▸ Exercise: In the records that follow, find the line with "index dip: (294, 169)"; from there, retype every line exactly through the line with "pinky tip: (296, 271)", which also belongs to the answer.

[Saved data entries]
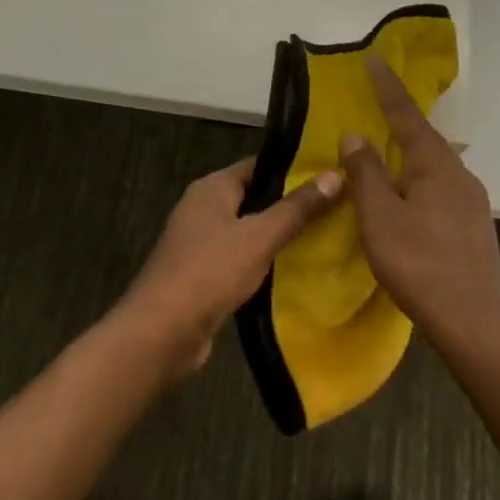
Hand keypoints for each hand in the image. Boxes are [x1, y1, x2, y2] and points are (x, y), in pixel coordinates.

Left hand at [121, 156, 343, 373]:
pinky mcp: (203, 276)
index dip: (294, 169)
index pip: (259, 166)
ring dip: (280, 236)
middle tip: (338, 208)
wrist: (161, 333)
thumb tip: (337, 174)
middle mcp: (203, 209)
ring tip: (326, 237)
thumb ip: (297, 208)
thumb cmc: (209, 272)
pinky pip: (241, 260)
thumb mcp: (260, 236)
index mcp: (212, 188)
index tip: (332, 174)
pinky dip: (265, 263)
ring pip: (249, 231)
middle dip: (292, 205)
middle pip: (255, 198)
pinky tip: (296, 271)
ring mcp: (200, 244)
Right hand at [339, 55, 499, 345]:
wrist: (475, 321)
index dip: (387, 86)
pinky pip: (440, 187)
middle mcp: (458, 173)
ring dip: (408, 154)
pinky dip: (417, 180)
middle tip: (375, 106)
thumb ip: (366, 173)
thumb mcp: (380, 217)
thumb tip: (355, 135)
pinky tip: (407, 199)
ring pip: (433, 165)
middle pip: (424, 137)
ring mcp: (471, 200)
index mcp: (434, 164)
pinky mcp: (473, 224)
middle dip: (399, 120)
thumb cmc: (420, 263)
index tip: (374, 57)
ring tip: (385, 155)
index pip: (406, 114)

▸ Your response:
index dip: (294, 169)
index pip: (259, 166)
ring dip: (280, 236)
middle tip: (338, 208)
wrist: (161, 333)
thumb tip: (337, 174)
middle mcp: (203, 209)
ring tip: (326, 237)
thumb ip: (297, 208)
thumb cmc: (209, 272)
pinky pip: (241, 260)
thumb mcp: (260, 236)
index mcp: (212, 188)
index tip: (332, 174)
pinky dip: (265, 263)
ring pip: (249, 231)
middle dip: (292, 205)
middle pip: (255, 198)
pinky tip: (296, 271)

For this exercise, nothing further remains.